About half Peay’s wines sales were direct-to-consumer through its mailing list. The spring line was released this year and has done well, Peay said.

But about 40% of the business used to be restaurant distributors around the country.

“We’ve sent a little bit of wine out, but for the most part, those sales are not going to happen this spring,” he said of restaurant distributors. “That’s been tough.”

When the coronavirus shutdown began, Peay said his winery told restaurants and distributors accounts that payments could be put on hold until the fall in hopes that there will be some reopening by then.

“We’re going to put off our fall release of our wines and distribution to the next spring and give people time to breathe and catch up,” he said.

Peay recommends first-time customers try Sonoma Coast pinot noir and chardonnay, starting at $44 a bottle. The pinots are all made from estate grapes from its coastal vineyard in Annapolis. There’s also a second label they make, Cep Vineyards, using grapes from the Russian River Valley for bottles in the $20 to $30 range.

Pickup is at their winery in Cloverdale, but they also deliver in Sonoma County within an hour’s drive.

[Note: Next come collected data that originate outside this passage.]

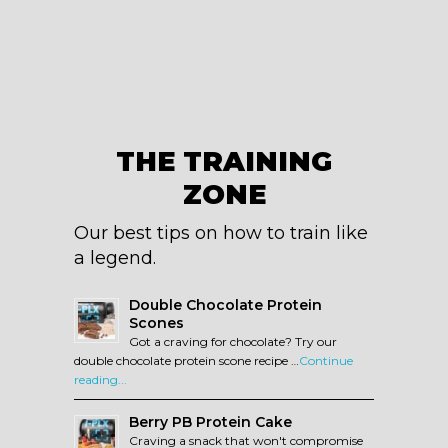
THE TRAINING
ZONE
Our best tips on how to train like
a legend.
Double Chocolate Protein
Scones
Got a craving for chocolate? Try our
double chocolate protein scone recipe …
Continue
reading...
Berry PB Protein Cake
Craving a snack that won't compromise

He anticipates an influx of local tourism from the Bay area this summer as people are unable to travel nationally or internationally during this pandemic.

“I am hopeful that things will be able to rebound, but it’s hard to say. I don’t think that anybody’s really been through anything like this before,” Sullivan said. “The more that we can support each other and adapt and hopefully be Innovative, I think that the wine industry will find a way.”